Tuesday, July 15, 2008

Tuna Steak with Corn and Salad Tuesday

We marinated the tuna steak and cooked it like this:


  • 1/4 cup orange juice
  • 1/4 cup soy sauce
  • 2 tablespoons olive oil
  • 1 tablespoon lemon juice
  • 2 tablespoons chopped fresh parsley
  • 1 clove garlic, minced
  • 1/2 teaspoon chopped fresh oregano
  • 1/2 teaspoon ground black pepper
  • 4 (4 ounce) tuna steaks


  1. In a large non-reactive dish, mix together the orange juice, soy sauce, olive oil, lemon juice, parsley, garlic, oregano, and pepper. Place the tuna steaks in the marinade and turn to coat. Cover, and refrigerate for at least 30 minutes.
  2. Preheat grill for high heat.
  3. Lightly oil grill grate.

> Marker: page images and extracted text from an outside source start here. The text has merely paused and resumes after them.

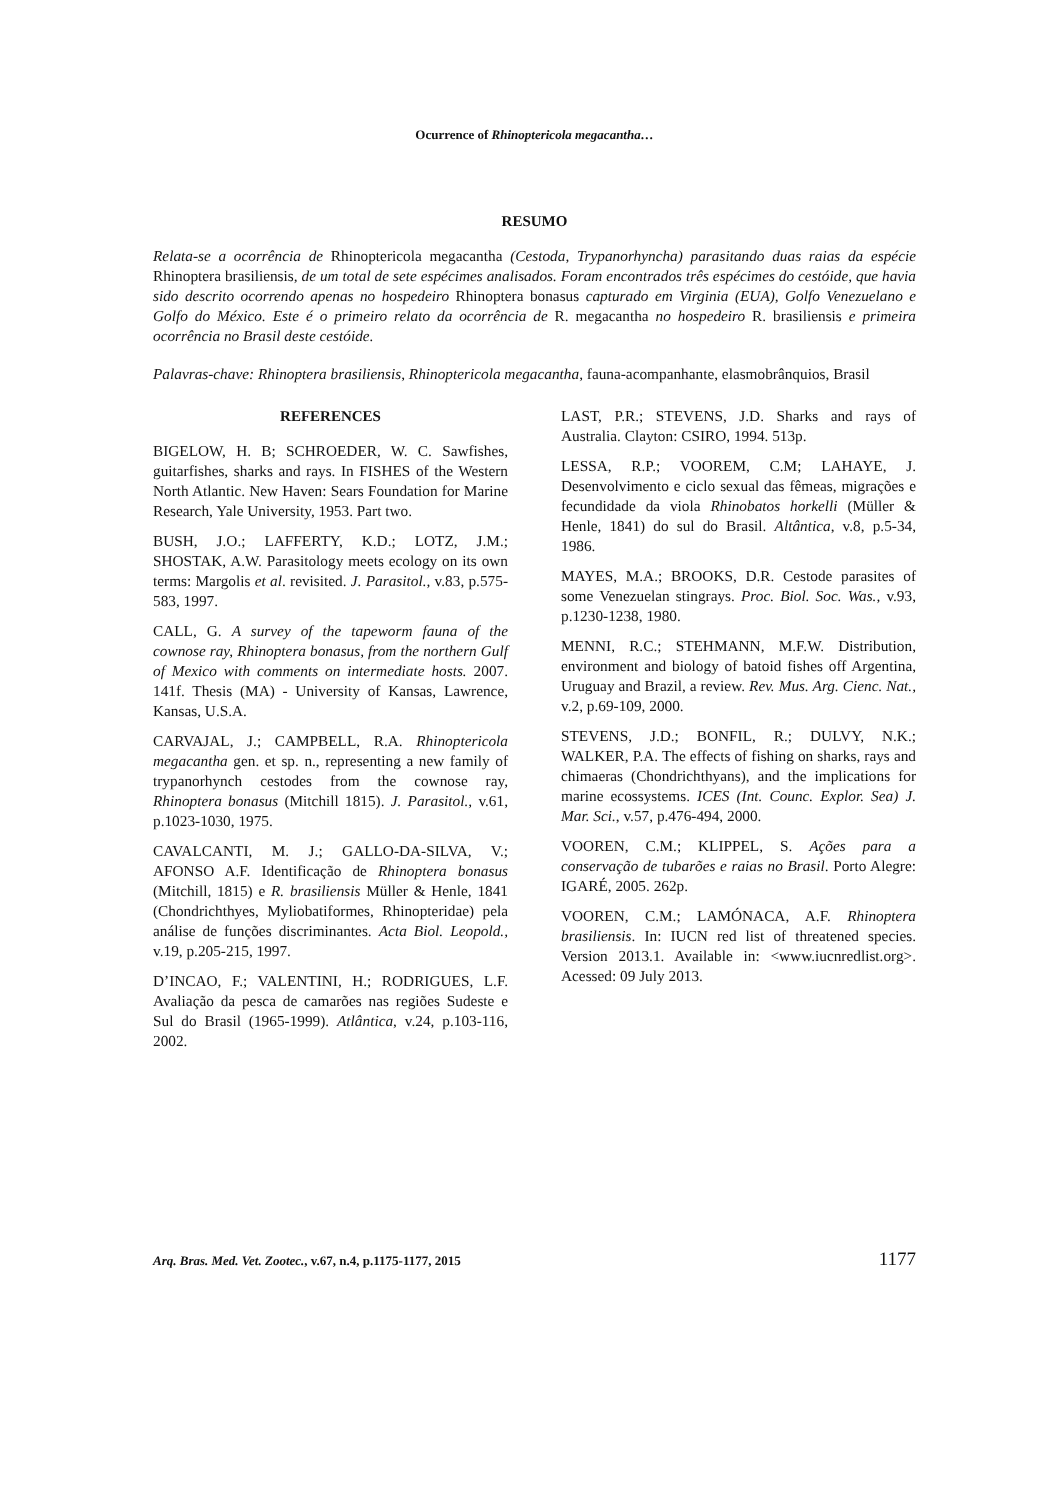Ocurrence of Rhinoptericola megacantha…
RESUMO
Relata-se a ocorrência de Rhinoptericola megacantha (Cestoda, Trypanorhyncha) parasitando duas raias da espécie Rhinoptera brasiliensis, de um total de sete espécimes analisados. Foram encontrados três espécimes do cestóide, que havia sido descrito ocorrendo apenas no hospedeiro Rhinoptera bonasus capturado em Virginia (EUA), Golfo Venezuelano e Golfo do México. Este é o primeiro relato da ocorrência de R. megacantha no hospedeiro R. brasiliensis e primeira ocorrência no Brasil deste cestóide.
Palavras-chave: Rhinoptera brasiliensis, Rhinoptericola megacantha, fauna-acompanhante, elasmobrânquios, Brasil
REFERENCES
BIGELOW, H. B; SCHROEDER, W. C. Sawfishes, guitarfishes, sharks and rays. In FISHES of the Western North Atlantic. New Haven: Sears Foundation for Marine Research, Yale University, 1953. Part two.
BUSH, J.O.; LAFFERTY, K.D.; LOTZ, J.M.; SHOSTAK, A.W. Parasitology meets ecology on its own terms: Margolis et al. revisited. J. Parasitol., v.83, p.575-583, 1997.
CALL, G. A survey of the tapeworm fauna of the cownose ray, Rhinoptera bonasus, from the northern Gulf of Mexico with comments on intermediate hosts. 2007. 141f. Thesis (MA) - University of Kansas, Lawrence, Kansas, U.S.A.
CARVAJAL, J.; CAMPBELL, R.A. Rhinoptericola megacantha gen. et sp. n., representing a new family of trypanorhynch cestodes from the cownose ray, Rhinoptera bonasus (Mitchill 1815). J. Parasitol., v.61, p.1023-1030, 1975.
CAVALCANTI, M. J.; GALLO-DA-SILVA, V.; AFONSO A.F. Identificação de Rhinoptera bonasus (Mitchill, 1815) e R. brasiliensis Müller & Henle, 1841 (Chondrichthyes, Myliobatiformes, Rhinopteridae) pela análise de funções discriminantes. Acta Biol. Leopold., v.19, p.205-215, 1997.
D’INCAO, F.; VALENTINI, H.; RODRIGUES, L.F. Avaliação da pesca de camarões nas regiões Sudeste e Sul do Brasil (1965-1999). Atlântica, v.24, p.103-116, 2002.
LAST, P.R.; STEVENS, J.D. Sharks and rays of Australia. Clayton: CSIRO, 1994. 513p.
LESSA, R.P.; VOOREM, C.M; LAHAYE, J. Desenvolvimento e ciclo sexual das fêmeas, migrações e fecundidade da viola Rhinobatos horkelli (Müller & Henle, 1841) do sul do Brasil. Altântica, v.8, p.5-34, 1986.
MAYES, M.A.; BROOKS, D.R. Cestode parasites of some Venezuelan stingrays. Proc. Biol. Soc. Was., v.93, p.1230-1238, 1980.
MENNI, R.C.; STEHMANN, M.F.W. Distribution, environment and biology of batoid fishes off Argentina, Uruguay and Brazil, a review. Rev. Mus. Arg. Cienc. Nat., v.2, p.69-109, 2000.
STEVENS, J.D.; BONFIL, R.; DULVY, N.K.; WALKER, P.A. The effects of fishing on sharks, rays and chimaeras (Chondrichthyans), and the implications for marine ecossystems. ICES (Int. Counc. Explor. Sea) J. Mar. Sci., v.57, p.476-494, 2000.
VOOREN, C.M.; KLIPPEL, S. Ações para a conservação de tubarões e raias no Brasil. Porto Alegre: IGARÉ, 2005. 262p.
VOOREN, C.M.; LAMÓNACA, A.F. Rhinoptera brasiliensis. In: IUCN red list of threatened species. Version 2013.1. Available in: <www.iucnredlist.org>. Acessed: 09 July 2013.
Arq. Bras. Med. Vet. Zootec., v.67, n.4, p.1175-1177, 2015 1177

Cook the tuna steaks for 5 to 6 minutes, then turn and baste with the marinade. Cook for an additional 5 minutes, or to desired doneness. Discard any remaining marinade.

We also made an oil and vinegar dressing for a mixed green salad with sesame sticks, walnuts, dried cranberries, and arugula. The corn on the cob was for dessert!

The boys had dinner earlier- scrambled eggs with cheese, carrot sticks, and lots of pretzely and cookie-type snacks.